Автор книги: Сергей Хрущев


Жанр: Биографии и Мемуары, Публицистика


Возрастные ограничения: +16

сообщить о неприемлемом содержимом

Текущая страница: 45 (всего у книги 144 страниц)

Шрифт:
- 100% +

Что же произошло? Оказывается, перед самым отъездом с работы к отцу пришли «специалисты» по сельскому хозяйству. Они принесли очередной ворох жалоб на «идеалистов», не дающих жить и работать «настоящим» ученым, а особенно Трофиму Денисовичу. Не забыли упомянуть нас: мол, подпевают им Рада с Сергеем, не со зла, конечно, по недомыслию… Переутомленный отец их молча выслушал и расстроенный уехал домой. Весь вечер все это в нем копилось, кипело и в результате выплеснулось на нас. Утром о вечернем инциденте не вспоминали. Отец, видимо, стыдился своей несдержанности, но цели своей Трофим Денисович достиг. Надолго были перекрыты любые наши попытки втянуть отца в разговор о генетике, а после октября 1964 года, отставки отца, спор потерял практический смысл.

В период отставки я не заговаривал с отцом о Лысенко, не желал доставлять ему лишние неприятности. Иногда гости задавали ему этот неудобный вопрос, и он, правда без особого запала, не ругая уже «вейсманистов-морганистов», защищал Лысенко как практика, много сделавшего для нашего сельского хозяйства.

История с Лысенко – очень неприятный эпизод в жизни и деятельности отца, ошибка на фоне множества достижений и побед. Все мы не без греха. К сожалению, по истечении десятилетий победы потускнели, достижения позабылись, а о Лысенко помнят все. Очень мне это обидно, но ничего не поделаешь.

День за днем

1956 год нес все новые и новые перемены: отменялись старые Постановления, возвращались из небытия, казалось бы, навсегда забытые имена, принимались еще немыслимые вчера решения. За два года, прошедшие с момента отстранения Берии от власти и его ареста, новый Председатель КГБ генерал Серов ощутимо перешерстил свое ведомство, более шестнадцати тысяч человек из «органов» уволили, на их место пришли новые, не отягощенные грузом прошлого люди.

10 января в Москве оперой «Порги и Бесс» Джоржа Гершвина открылись гастроли американской труппы «Эвери Мэн». Всего три года тому назад, 10 января 1953 года, такого и вообразить себе не мог никто. Теперь же они в Москве «открывали» нас, а мы их.

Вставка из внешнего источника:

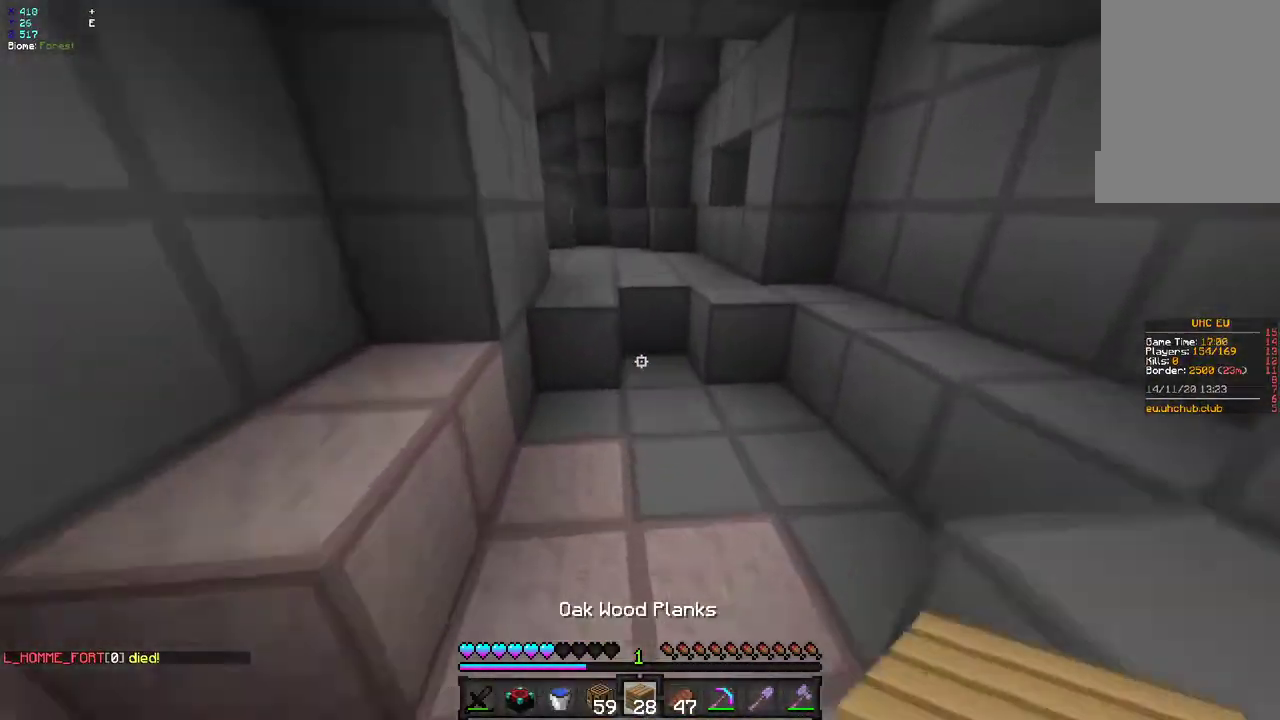
{"keys": ["q", "z"], "mouse": [], "events": [[133, "d", "up"], [200, "z", "up"], [283, "z", "down"], [300, "q", "down"]]}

18 января 1956 года начались богослужения в Ленинградской соборной мечети, закрытой в 1940 году.

26 января 1956 года прекратила свое существование советская военная база Поркалла Удд вблизи Хельсинки.

2 февраля присвоили звание Героя Советского Союза татарскому поэту Мусе Джалилю. Во время войны он попал к немцам в плен и умер в Моабитской тюрьме в Берлине. После победы нашли тетрадь его тюремных стихов и запихнули ее в лубянский архив, по сталинским законам Джалиль считался предателем. Теперь стихи опубликовали, а Муса Джалиль стал героем.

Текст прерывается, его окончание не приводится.